Kona looks supremely beautiful, a languid dream of all fair things. Yet truly my heart warms to nothing so much as to a row of fat English cabbages which grow in the rectory garden, with a complacent, self-asserting John Bullism about them. It is best to leave the islands now. I love them better every day, and dreams of Fatherland are growing fainter in this perfumed air and under this glittering sky. A little longer, and I too should say, like all who have made their homes here under the deep banana shade, -

"We will return no more, . . . . our island home Is far beyond the wave, we will no longer roam." I.L.B.

LETTER XXXI.

HAWAIIAN HOTEL, HONOLULU. August 6th.

My fate is lying at the wharf in the shape of the Pacific Mail Steamer Costa Rica, and soon to me Hawaii-nei will be but a dream. "Summer isles of Eden!" My heart warms towards them as I leave them, for they have been more like home than any part of the world since I left England.
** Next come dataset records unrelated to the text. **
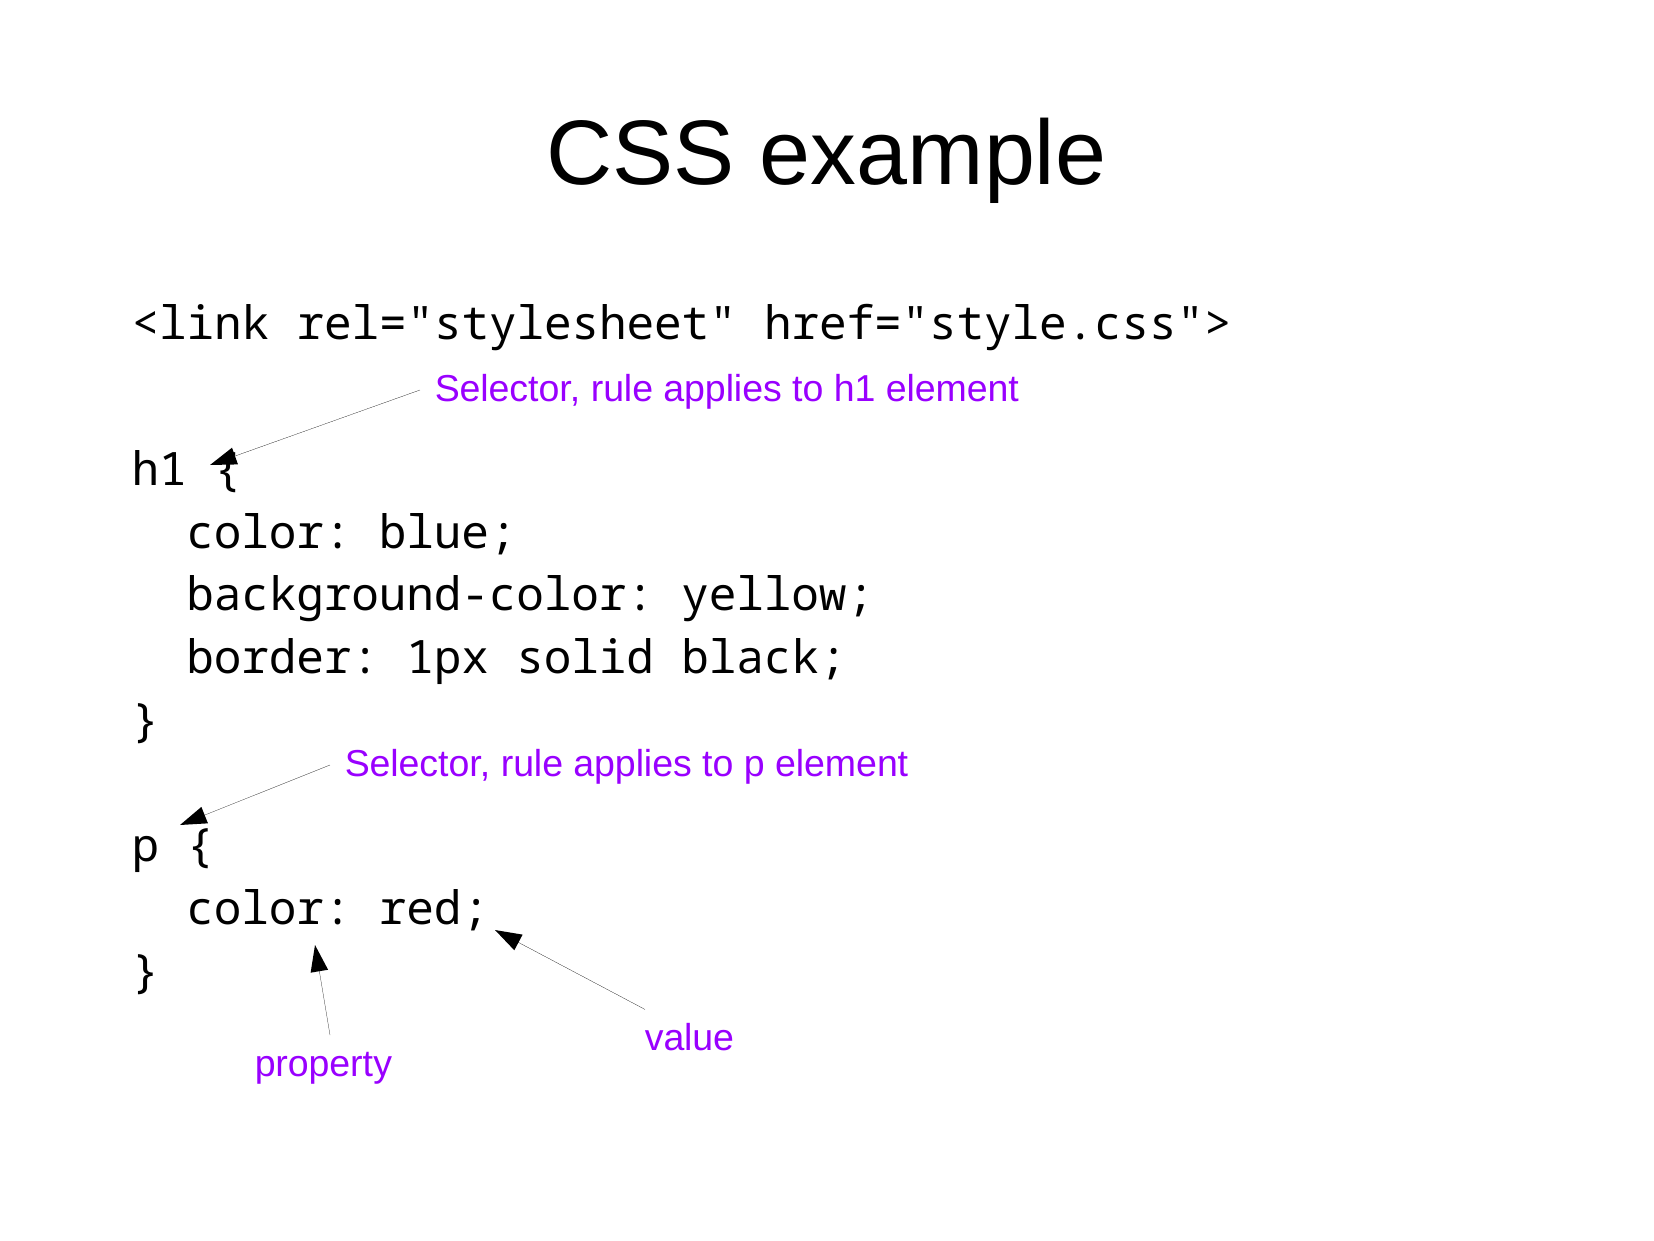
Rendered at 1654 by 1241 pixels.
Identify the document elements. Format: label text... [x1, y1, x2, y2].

text_box value [630, 1009, 991, 1076]
list <link rel="stylesheet" href="style.css"> h1 { color: blue; background-color: yellow; border: 1px solid black; } p { color: red; } [82, 290, 1571, 1010]
text_box Selector, rule applies to h1 element [420, 360, 1171, 427]
text_box property [240, 1035, 496, 1102]
text_box Selector, rule applies to p element [330, 735, 1306, 802]
title CSS example [82, 49, 1571, 257]
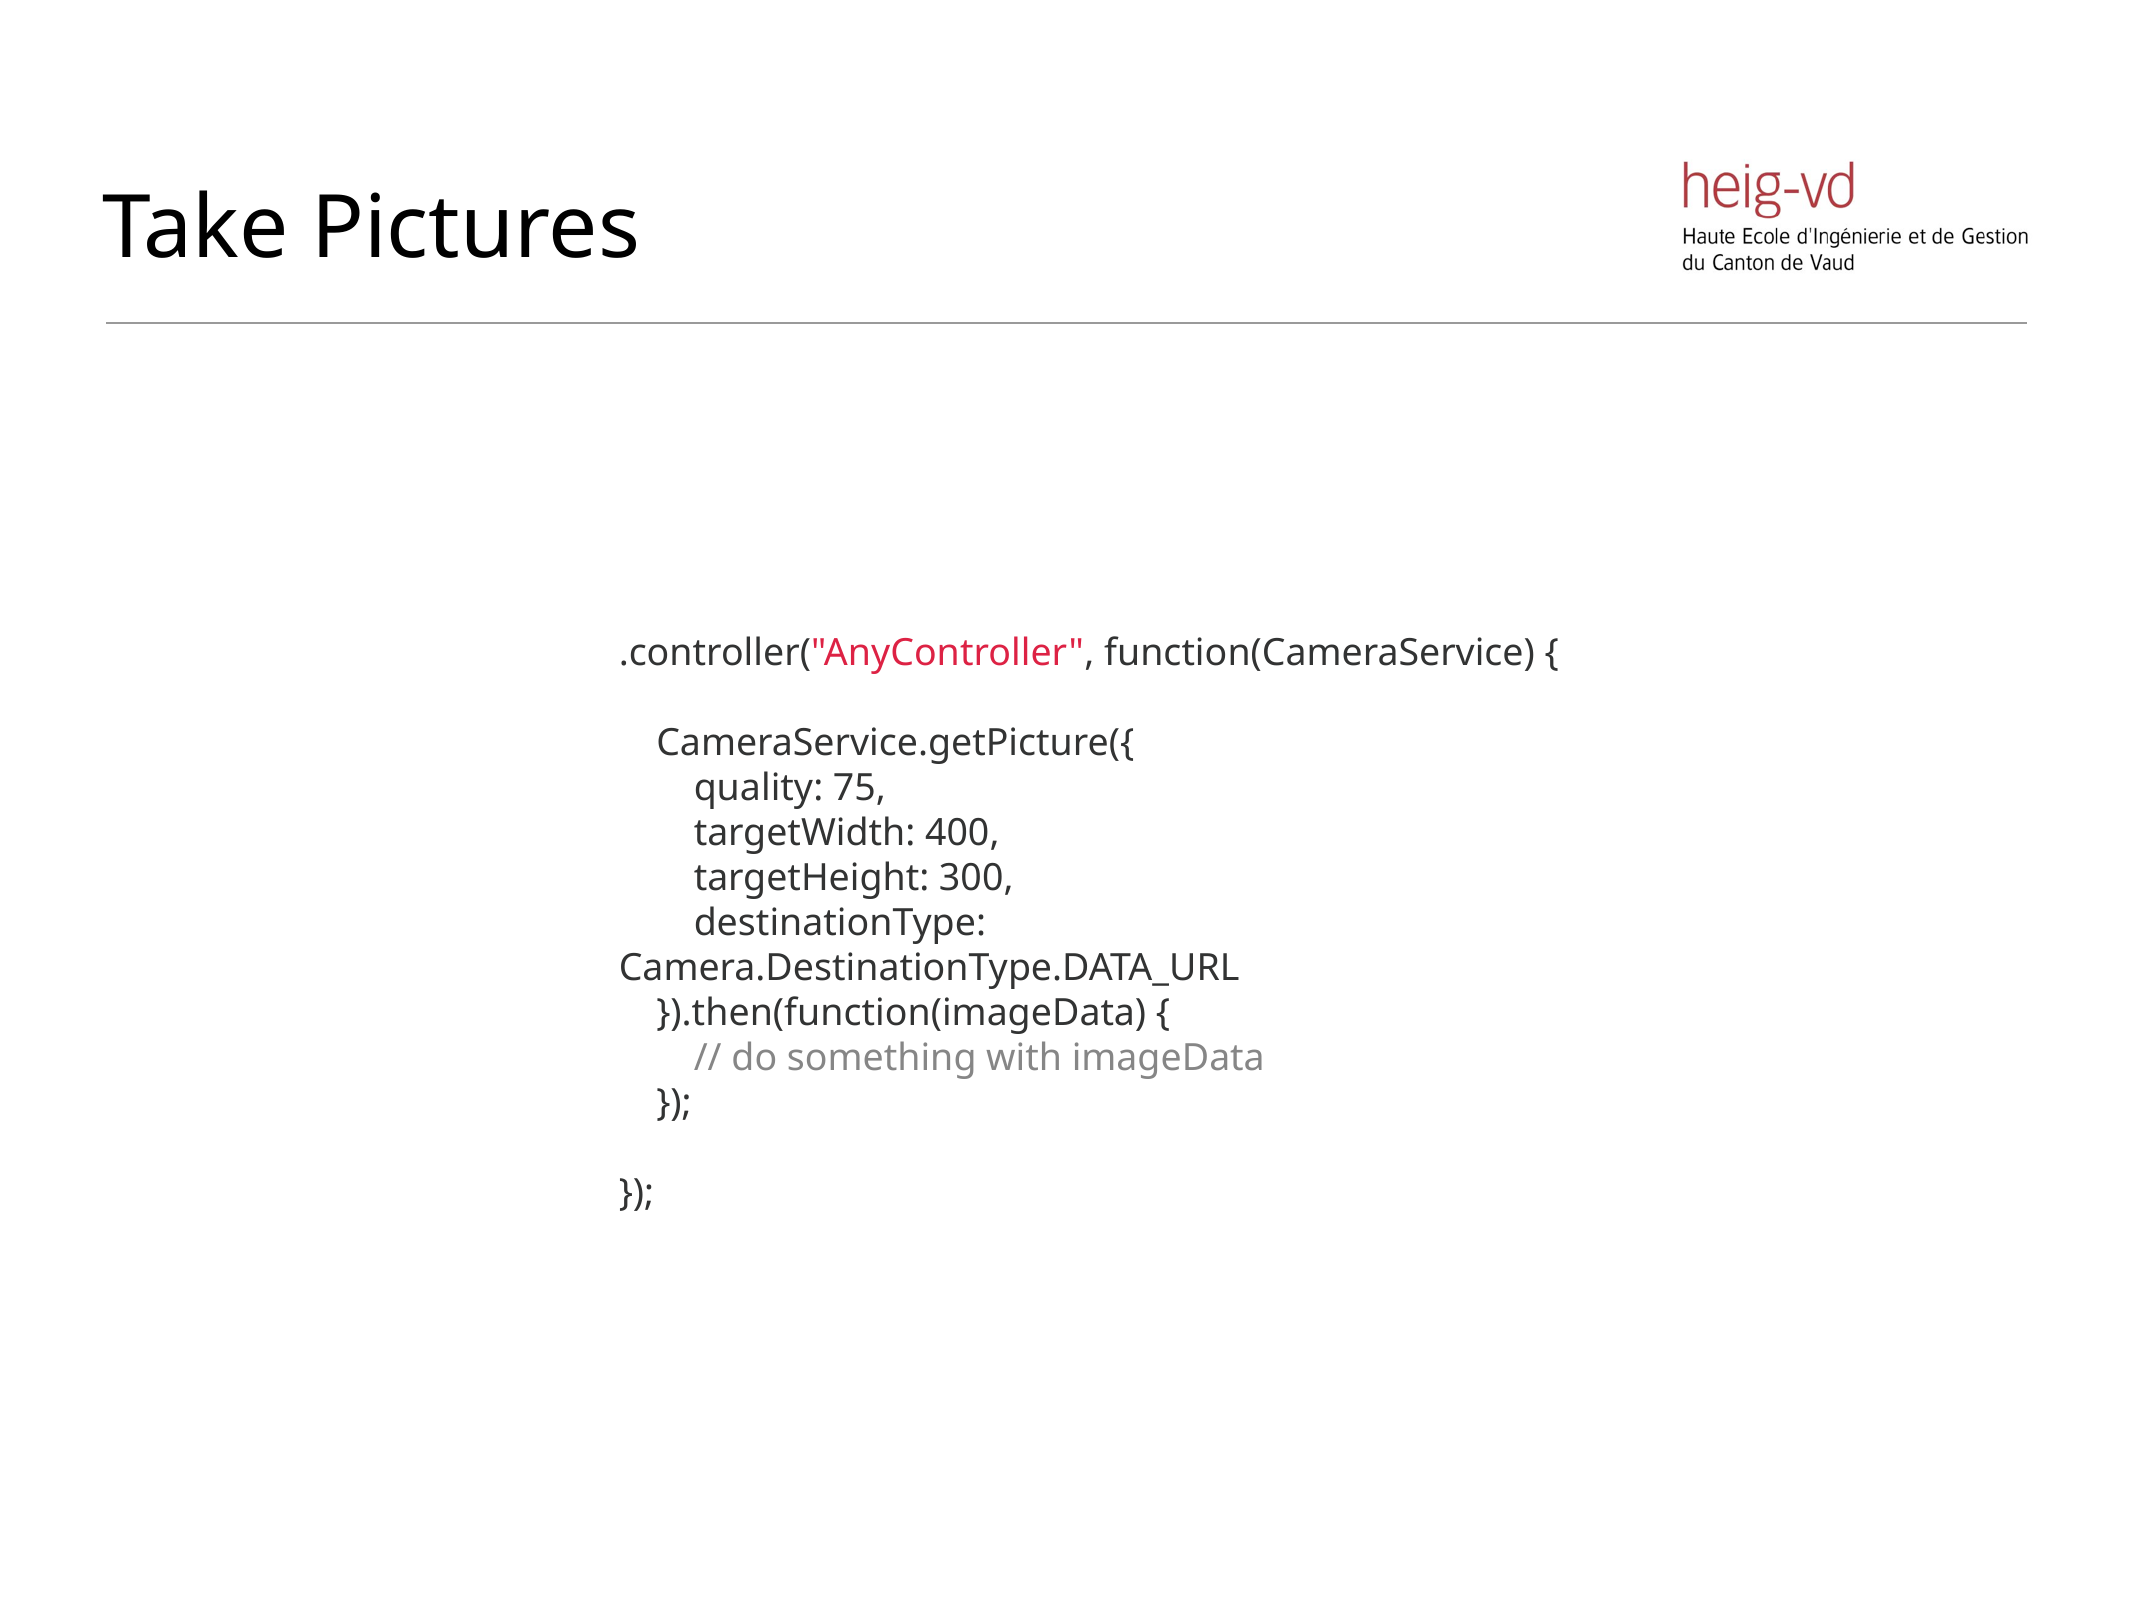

The moonlight is trickling through misty algarobas, and feathery tamarinds and palms, and shines on glossy leaves of breadfruit and citron; a cool breeze brings in at my open doors the perfumed air and the soft murmur of the restful sea, and this beautiful Honolulu, whose lights are twinkling through the purple night, is at last, as it was at first, Paradise in the Pacific, a bright blossom of a summer sea.

I shall be in the Rocky Mountains before you receive my hastily- written reply to your proposal to come out here for a year, but I will add a few reasons against it, in addition to the one which I gave regarding the benefit which I now hope to derive from a change to a more stimulating climate.